Should I duplicate the comment next to every fptosi-using test here? There are 10 of them altogether.

spatel added inline comments.Sep 27 2016, 6:46 AM
test/Transforms/InstCombine/icmp.ll
2803

If the commuted operand cases don't fold, that's a logic hole (see D24419).
But I don't think that will happen in this case - we have duplicated all of the patterns using NoOp0WrapProblem / NoOp1WrapProblem?

I see now that the tests are scattered all over the place. One comment line is enough for now. Sooner or later, I'll get back to this chunk of code to make it vector-capable, so I would move all of the nsw/nuw tests to their own test file.

If you want to make that change ahead of this patch, feel free, but I wouldn't hold up this patch since it is already approved.

spatel added a comment.Jan 9 2017, 8:15 AM

This patch hasn't been committed to trunk yet although it is accepted. Any more changes wanted/needed?

D'oh, sorry about leaving this hanging for so long.

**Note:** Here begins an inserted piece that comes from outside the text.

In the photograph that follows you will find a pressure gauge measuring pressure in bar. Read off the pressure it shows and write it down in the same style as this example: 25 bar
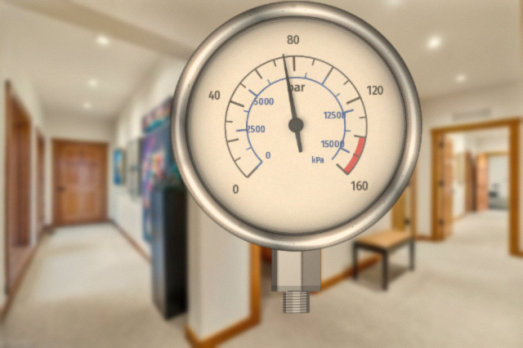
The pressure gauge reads 75 bar
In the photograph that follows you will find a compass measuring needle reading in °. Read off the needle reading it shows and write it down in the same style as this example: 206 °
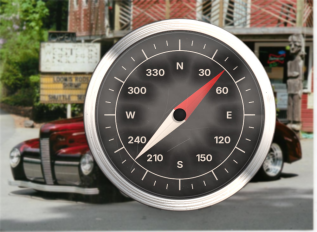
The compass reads 45 °
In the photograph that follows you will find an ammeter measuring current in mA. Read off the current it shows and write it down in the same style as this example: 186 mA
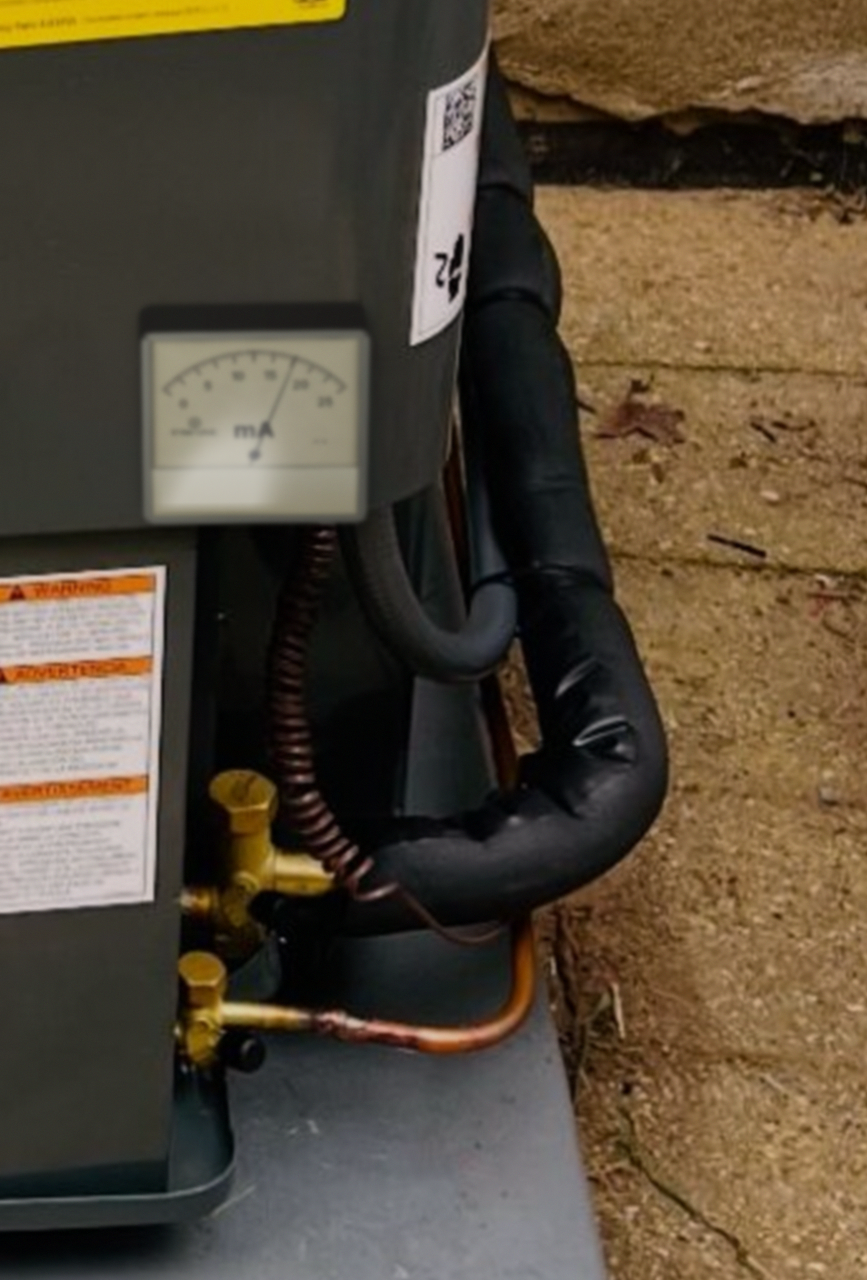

Apparently I never received an e-mail for your last message about adding a comment for the tests and then never checked back on the web page either. I should be able to add the comment tomorrow and then this is hopefully good to go.

Deewiant updated this revision to Diff 84343.Jan 13 2017, 11:39 AM
  • [InstCombine] explain fptosi usage in tests
spatel accepted this revision.Jan 13 2017, 11:53 AM
spatel edited edge metadata.

LGTM - do you have commit access?

Nope, I do not have commit access.

This revision was automatically updated to reflect the committed changes.